Mishel on double-digit unemployment
Lawrence Mishel
November 6, 2009
After rising for more than two-and-a-half years, the country’s unemployment rate crossed into double-digit territory in October with a jobless rate of 10.2%. This provides another sign of the severity of the current downturn, the very long road we face back to full employment and the urgent need for more policy action to create jobs and protect those who cannot find work.
With such a huge fire we need every hose we can find to put it out.
As bad as it sounds, the official 10.2% unemployment rate does not fully count the millions of workers who have been reduced to working part-time, or have given up looking for work altogether. The country now has an underemployment rate of 17.5% meaning that about one in six workers cannot find the amount of work they want. We are now short 10.9 million jobs, a massive hole that will take years to fill, even under the best-case scenario. According to many forecasts, the unemployment rate could be as high as 10.5% a year from now. The consequences of job loss on this scale are devastating, for workers and their families. EPI research shows that a double-digit unemployment rate will cause child poverty rates to soar, to 27% overall and to more than 50% for African American children.
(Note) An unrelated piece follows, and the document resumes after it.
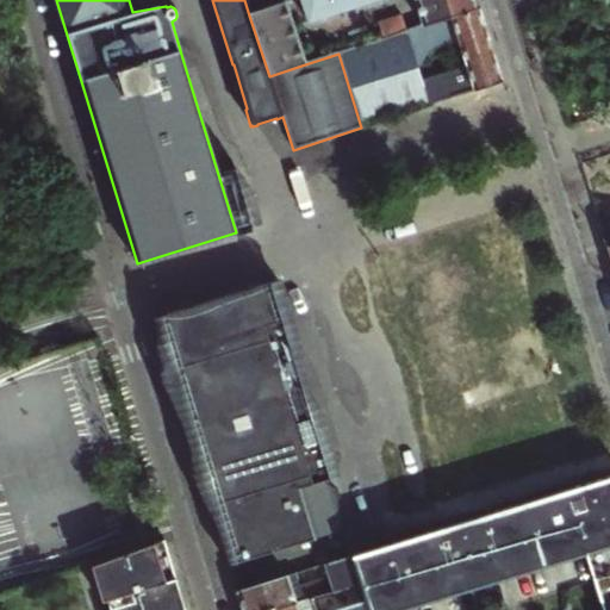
[(244,0),(249,16),(286,4),(297,0),(244,0)]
The one silver lining to report is that the Recovery Act, by providing fiscal relief to states, tax relief for workers and other support such as extended unemployment insurance to individuals, has generated more than one million jobs so far this year and prevented the situation from becoming a lot worse. We now know that these policies helped the country recently achieve growth in output and end the longest period of economic contraction in the post-war period. The double-digit unemployment we face today should send an alarm that more needs to be done to stem the pain, generate millions more jobs and put the country on a path to shared prosperity.